▸ **INSTRUÇÕES DAS TAREFAS**
A. Reproduza o trecho do texto sobre o som no cinema que começa em "Qual a função" e termina em "cinema em si?".
B. Reescreva de forma mais breve, mantendo os factos principais, o parágrafo do texto sobre o som no cinema que começa por "Para que serve o som no cinema?".
C. No texto sobre o som no cinema, que filme serve de pano de fundo ao livro de Sandra Mateus?

▸ **DOCUMENTO DE ORIGEM**
______

Qual a função do som no cinema? Sandra Mateus sabe como responder

Para que serve o som no cinema? Arrancar lágrimas? Causar tensão? Provocar risos ou sustos? Narrar um acontecimento? Expressar um movimento, quer seja para acelerar ou retardar uma cena? O certo é que o som constitui uma ferramenta para o sucesso ou fracasso de uma obra cinematográfica. É assim que Sandra Mateus introduz e traz à tona a questão do som no cinema, no seu recente livro “Função do Som no CinemaPalavra&Arte foi ter uma conversa com autora que usa uma linguagem simples e aberta no livro que tem como pano de fundo nada mais que The Artist (2011), um filme atrevido que trás o cinema mudo a preto e branco para os tempos modernos.

O que está mais em destaque no livro, a sonoplastia ou o cinema em si?

______

▸ **REGISTOS FORNECIDOS**
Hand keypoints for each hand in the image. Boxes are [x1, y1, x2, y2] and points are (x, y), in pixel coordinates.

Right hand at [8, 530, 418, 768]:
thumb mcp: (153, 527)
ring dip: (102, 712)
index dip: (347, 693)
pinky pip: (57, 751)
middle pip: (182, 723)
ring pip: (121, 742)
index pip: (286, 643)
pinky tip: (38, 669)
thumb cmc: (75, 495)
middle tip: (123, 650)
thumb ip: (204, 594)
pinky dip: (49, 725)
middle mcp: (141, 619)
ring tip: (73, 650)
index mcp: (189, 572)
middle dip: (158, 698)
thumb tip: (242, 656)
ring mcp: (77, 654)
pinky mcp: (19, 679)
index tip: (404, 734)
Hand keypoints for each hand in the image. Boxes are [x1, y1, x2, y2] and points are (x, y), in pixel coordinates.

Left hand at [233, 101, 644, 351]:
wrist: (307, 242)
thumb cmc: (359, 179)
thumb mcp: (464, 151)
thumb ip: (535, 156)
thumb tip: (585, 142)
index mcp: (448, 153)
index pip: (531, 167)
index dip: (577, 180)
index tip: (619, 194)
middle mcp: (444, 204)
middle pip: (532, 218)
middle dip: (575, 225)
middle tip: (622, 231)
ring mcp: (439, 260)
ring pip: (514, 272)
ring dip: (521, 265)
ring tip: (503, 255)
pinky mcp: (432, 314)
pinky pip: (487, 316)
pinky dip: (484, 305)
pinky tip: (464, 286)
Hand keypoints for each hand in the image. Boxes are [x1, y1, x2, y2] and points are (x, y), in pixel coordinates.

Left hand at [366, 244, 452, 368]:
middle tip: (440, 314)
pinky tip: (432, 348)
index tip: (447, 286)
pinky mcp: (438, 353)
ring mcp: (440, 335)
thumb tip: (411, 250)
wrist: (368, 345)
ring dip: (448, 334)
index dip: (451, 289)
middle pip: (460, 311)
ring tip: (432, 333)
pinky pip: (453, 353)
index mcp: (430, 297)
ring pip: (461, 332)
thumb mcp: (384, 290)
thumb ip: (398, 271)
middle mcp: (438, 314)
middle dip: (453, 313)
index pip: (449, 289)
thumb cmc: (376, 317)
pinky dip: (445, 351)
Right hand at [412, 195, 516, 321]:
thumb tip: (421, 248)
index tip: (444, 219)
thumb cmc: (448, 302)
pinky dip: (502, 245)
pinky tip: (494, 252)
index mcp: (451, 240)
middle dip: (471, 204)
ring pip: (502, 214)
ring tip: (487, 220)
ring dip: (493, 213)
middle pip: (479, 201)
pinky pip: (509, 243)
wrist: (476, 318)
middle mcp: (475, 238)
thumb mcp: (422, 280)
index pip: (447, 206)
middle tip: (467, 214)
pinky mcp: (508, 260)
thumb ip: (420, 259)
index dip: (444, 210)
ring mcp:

______

▸ **RESPOSTAS POR TAREFA**
A.
Qual a função do som no cinema? Sandra Mateus sabe como responder

Para que serve o som no cinema? Arrancar lágrimas? Causar tensão? Provocar risos ou sustos? Narrar um acontecimento? Expressar um movimento, quer seja para acelerar ou retardar uma cena? O certo é que o som constitui uma ferramenta para o sucesso ou fracasso de uma obra cinematográfica. É assim que Sandra Mateus introduz e traz à tona a questão do som no cinema, no seu recente livro “Função do Som no CinemaPalavra&Arte foi ter uma conversa com autora que usa uma linguagem simples e aberta no livro que tem como pano de fundo nada mais que The Artist (2011), um filme atrevido que trás o cinema mudo a preto e branco para os tempos modernos.

O que está mais em destaque no livro, a sonoplastia ou o cinema em si?

B. No seu livro recente, Sandra Mateus pergunta para que serve o som no cinema: emocionar, criar tensão, fazer rir ou assustar, narrar um acontecimento ou acelerar e retardar uma cena. Defende que o som é uma ferramenta para o sucesso ou fracasso de um filme. A Palavra&Arte conversou com a autora. O livro usa uma linguagem simples e aberta e tem como pano de fundo The Artist (2011), um filme atrevido que traz o cinema mudo a preto e branco para os tempos modernos.

C. The Artist (2011).